O’Toole, Peter

O’Toole, Peter (1932-2013), was an Irish-born stage and screen actor. His best-known role in motion pictures was that of T. E. Lawrence in Lawrence of Arabia (1962). O’Toole was nominated eight times for the Academy Award for best actor—the most Oscar acting nominations without a win. In 2003, the Academy of Motion Picture Arts and Sciences awarded O’Toole an honorary Academy Award for having “provided cinema history with some of its most memorable characters.”

Peter O'Toole
Peter O'Toole

In 1959, O’Toole played a soldier in the play The Long and the Short and the Tall, for which he won the Actor of the Year award. He achieved one of his greatest successes as Hamlet in the National Theatre’s opening production in London in 1963.

Lawrence of Arabia
Lawrence of Arabia

Other films in which O’Toole appeared include The Day They Robbed the Bank of England (1960), Becket (1964), How to Steal a Million (1966),The Night of the Generals (1967), The Lion in Winter (1968), Goodbye, Mr. Chips (1969), Murphy’s War (1971), The Ruling Class (1972), Zulu Dawn (1978), The Stunt Man (1980), The Antagonists (1981), My Favorite Year (1982), Club Paradise (1984), The Last Emperor (1987), Rebecca’s Daughters (1991), Troy (2004), Lassie (2005), and Venus (2007). He also provided the voice for the food critic Anton Ego in the animated film Ratatouille (2007).

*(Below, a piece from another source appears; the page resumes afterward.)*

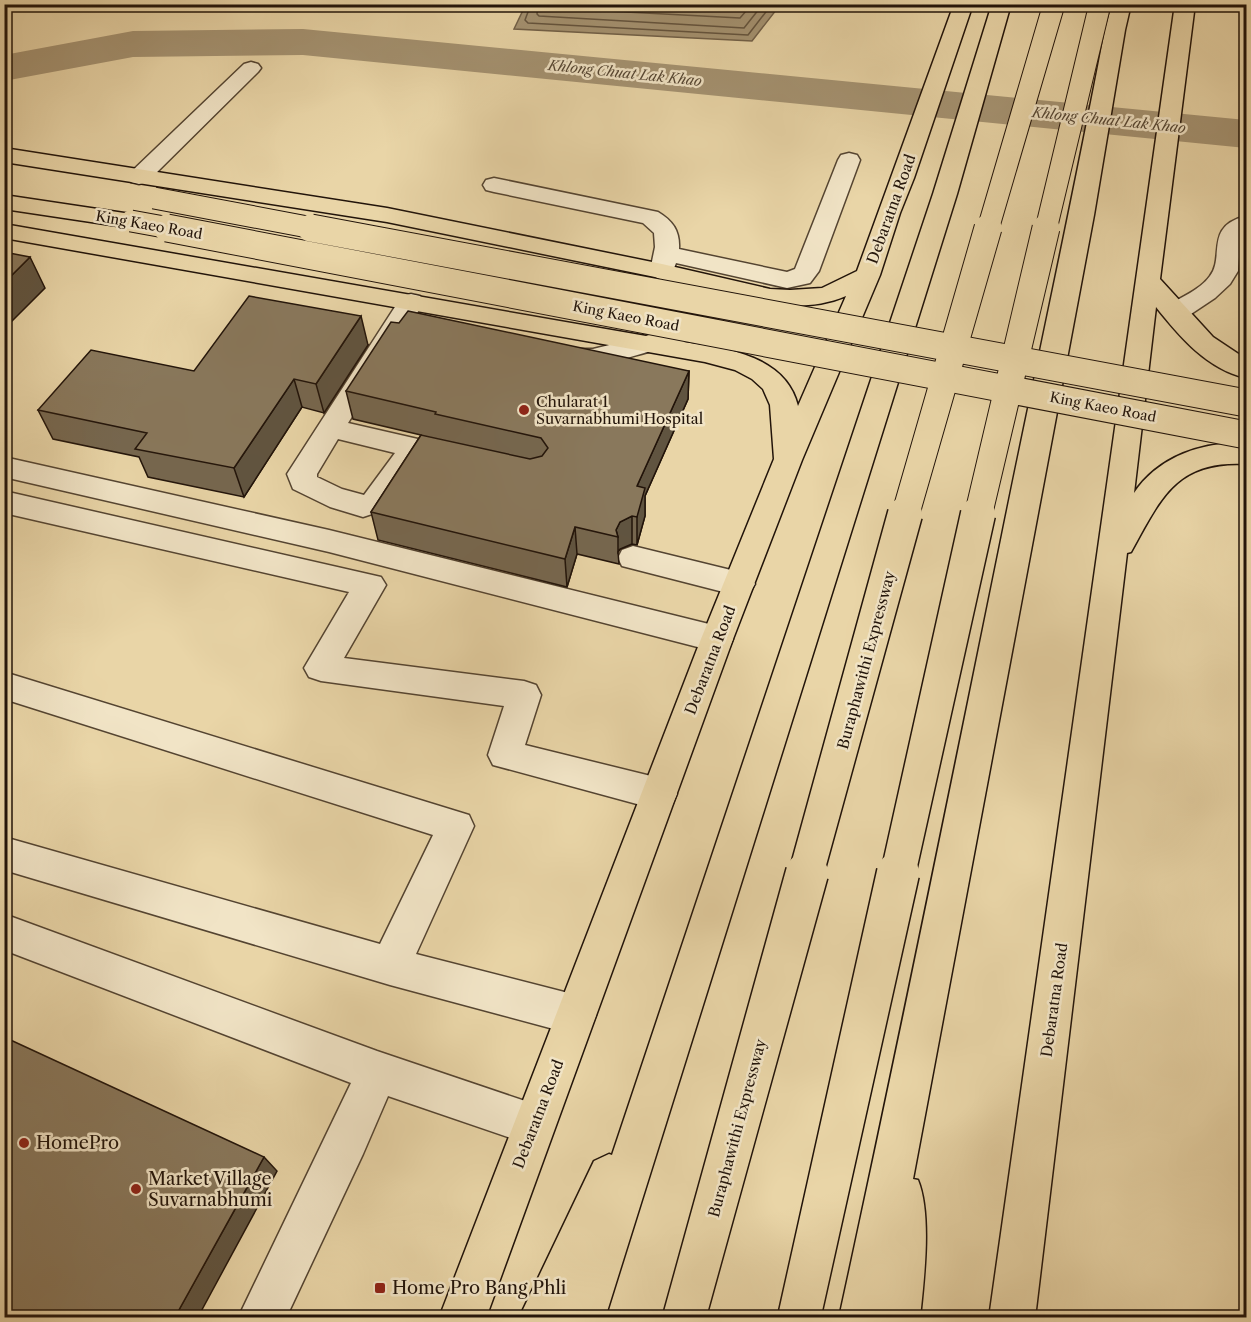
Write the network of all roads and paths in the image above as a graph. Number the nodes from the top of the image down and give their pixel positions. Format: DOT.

Seamus Peter O’Toole was born on Aug. 2, 1932, in Galway, Ireland. He made his professional acting debut with the Bristol Old Vic Company in 1955. He was married to actress Sian Phillips from 1959 to 1979. O’Toole wrote two autobiographies, Loitering with Intent (1993) and The Apprentice (1996). He retired from acting in 2012. O’Toole died Dec. 14, 2013.